Random (bool, optional, (defualt=True)) - switch for randomly selection of features combination

Cross (bool, optional, (defualt=True)) - switch for cross term generate, need to set sf.ImportCrossMethod() after

sf.ImportDF(df,label)

Parameters:

df (pandas.DataFrame) - dataframe includes include all features

label (str) - name of the label column

sf.ImportLossFunction(lossfunction,direction)

Parameters:

lossfunction (function handle) - handle of the loss function, function should return score as float (logloss, AUC, etc)

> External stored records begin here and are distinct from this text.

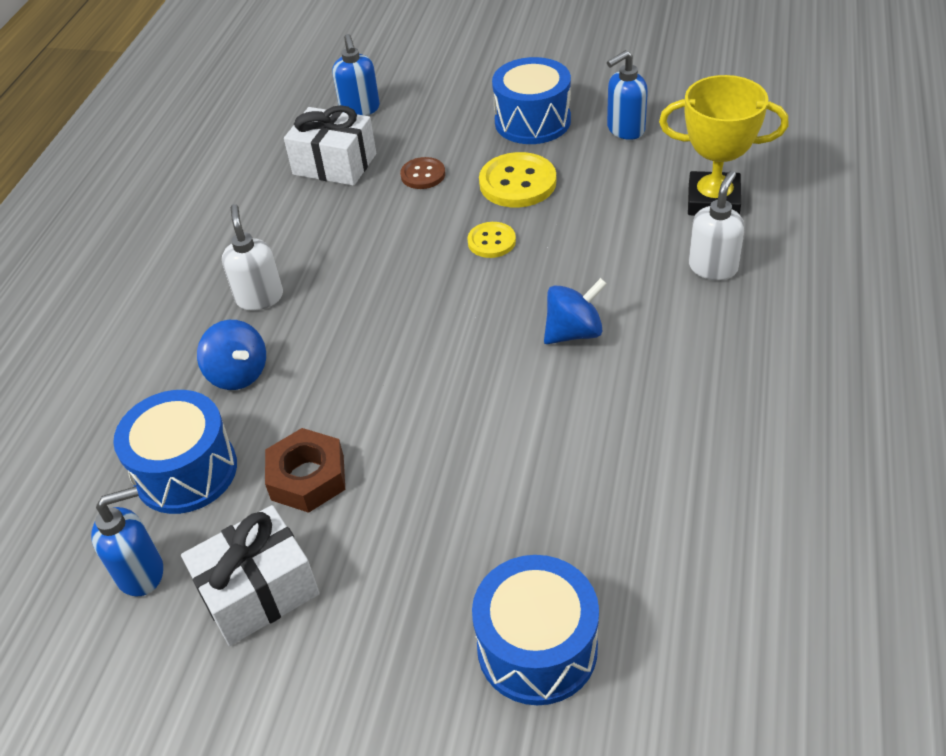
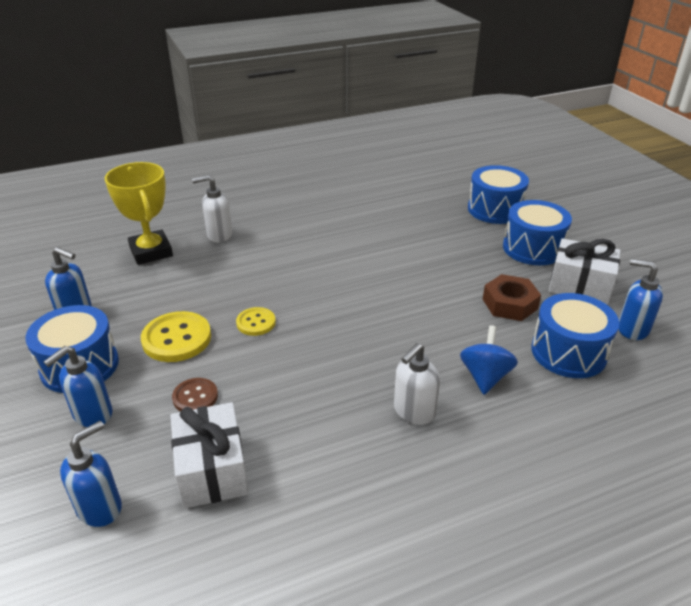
camera: 130 degrees left, 10 degrees down
blue spinning top [544,278,607,344] -> none
none -> blue soap dispenser [44,346,113,427]
none -> blue drum [503,200,572,265]

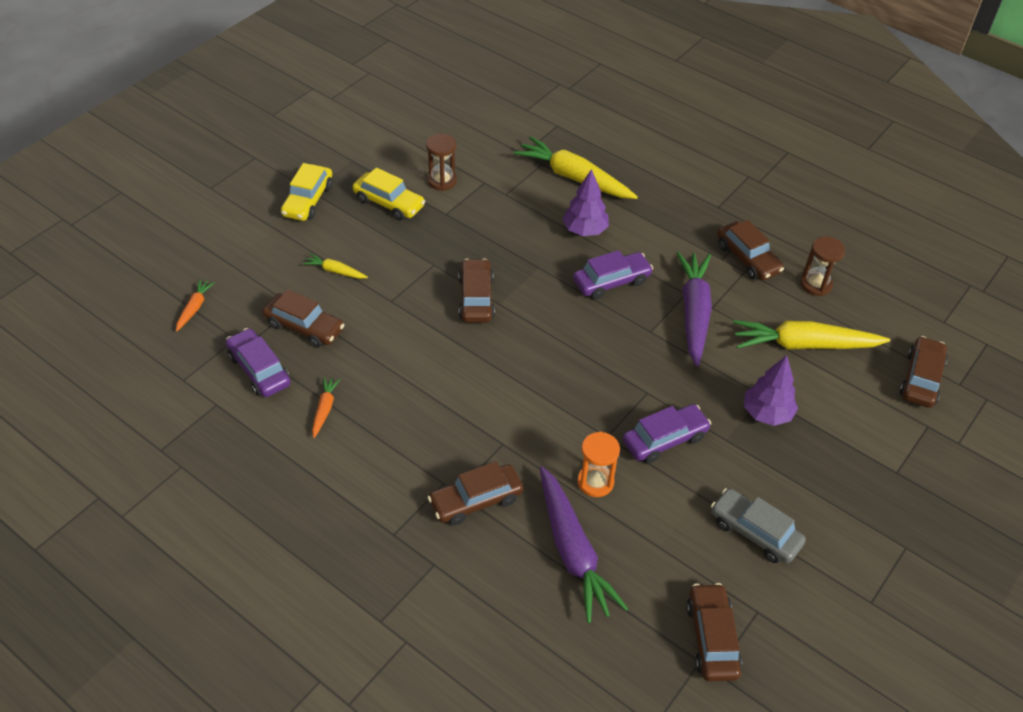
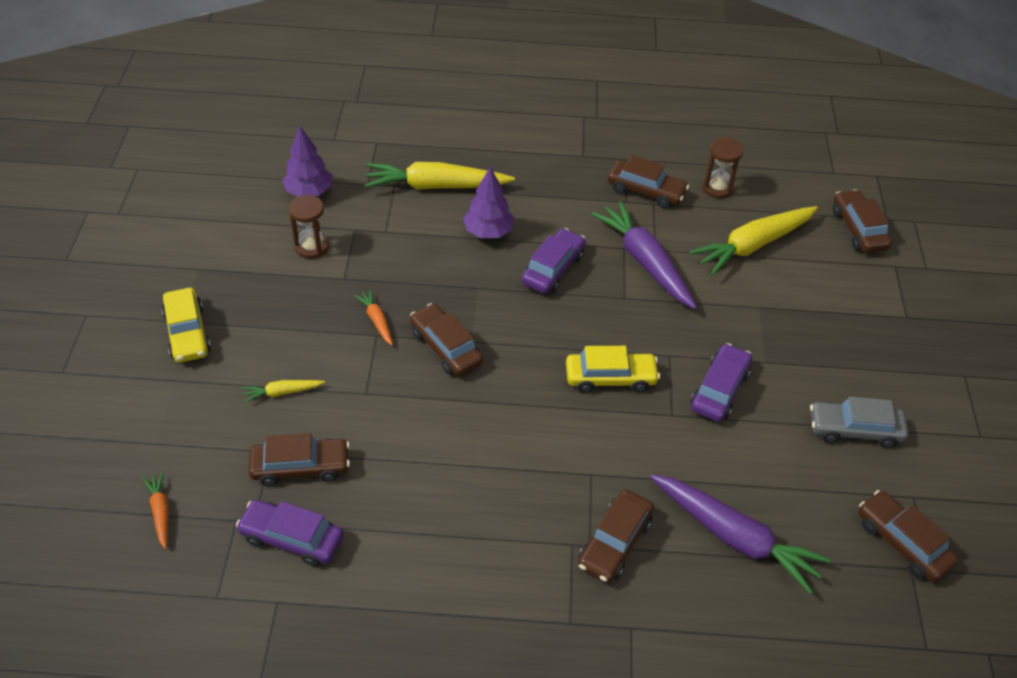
camera: 35 degrees left, 0 degrees up
orange carrot [312,377,341,438] -> orange carrot moved to [355,290,393,345]
yellow car [352,167,425,220] -> yellow car moved to [566,346,660,393]
orange hourglass [577,432,620,497] -> none
purple tree [744,355,798,426] -> purple tree moved to [282,126,332,197]

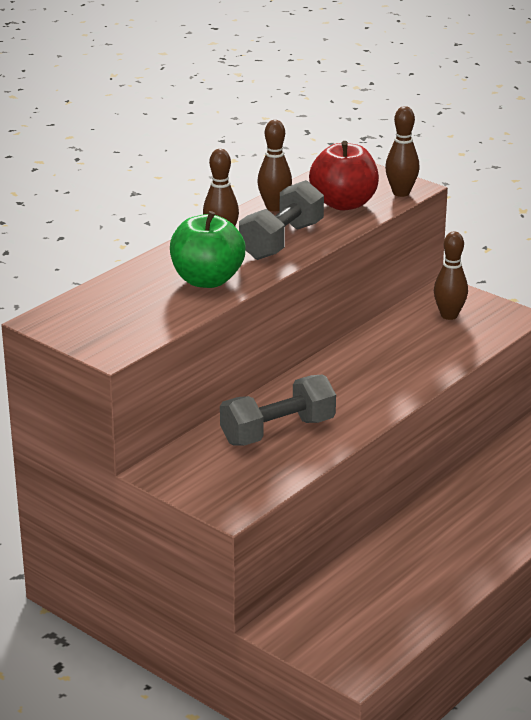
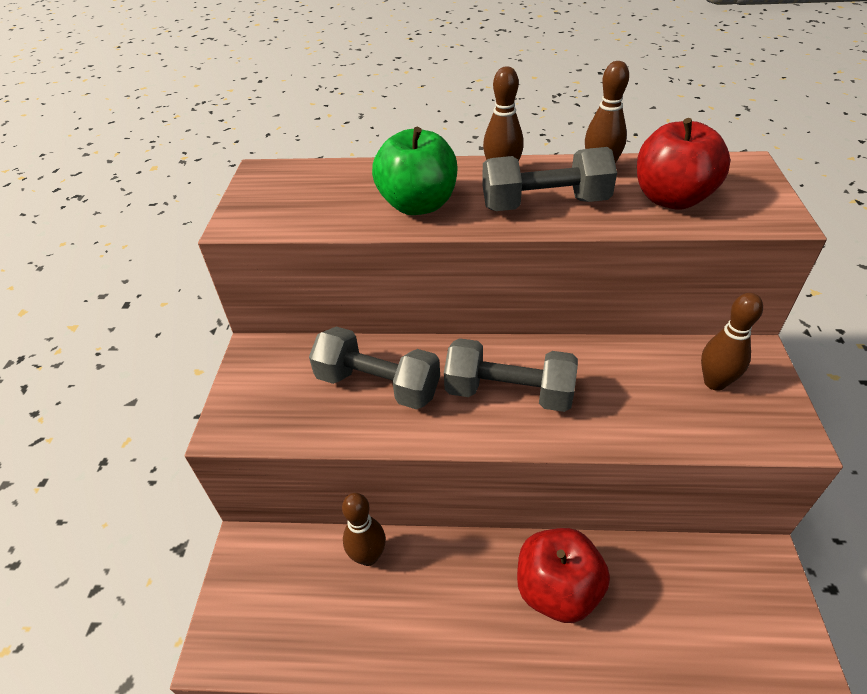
camera: 55 degrees right, 15 degrees up
brown bowling pin [385,106,420,197] -> brown bowling pin moved to [342,493,386,566]
none -> grey dumbbell [444,338,578,412]
none -> red apple [517,528,610,623]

direction (str,'ascend'/'descend') - direction to improve, 'descend' for logloss, 'ascend' for AUC, etc

sf.InitialFeatures(features)

Parameters:

features (list, optional, (defualt=[])) - list of initial features combination, empty list will drive code to start from nothing list with all trainable features will drive code to start backward searching at the beginning

sf.InitialNonTrainableFeatures(features) #only for sequence selection

Parameters:

features (list) - list of features that not trainable (labelname, string, datetime, etc)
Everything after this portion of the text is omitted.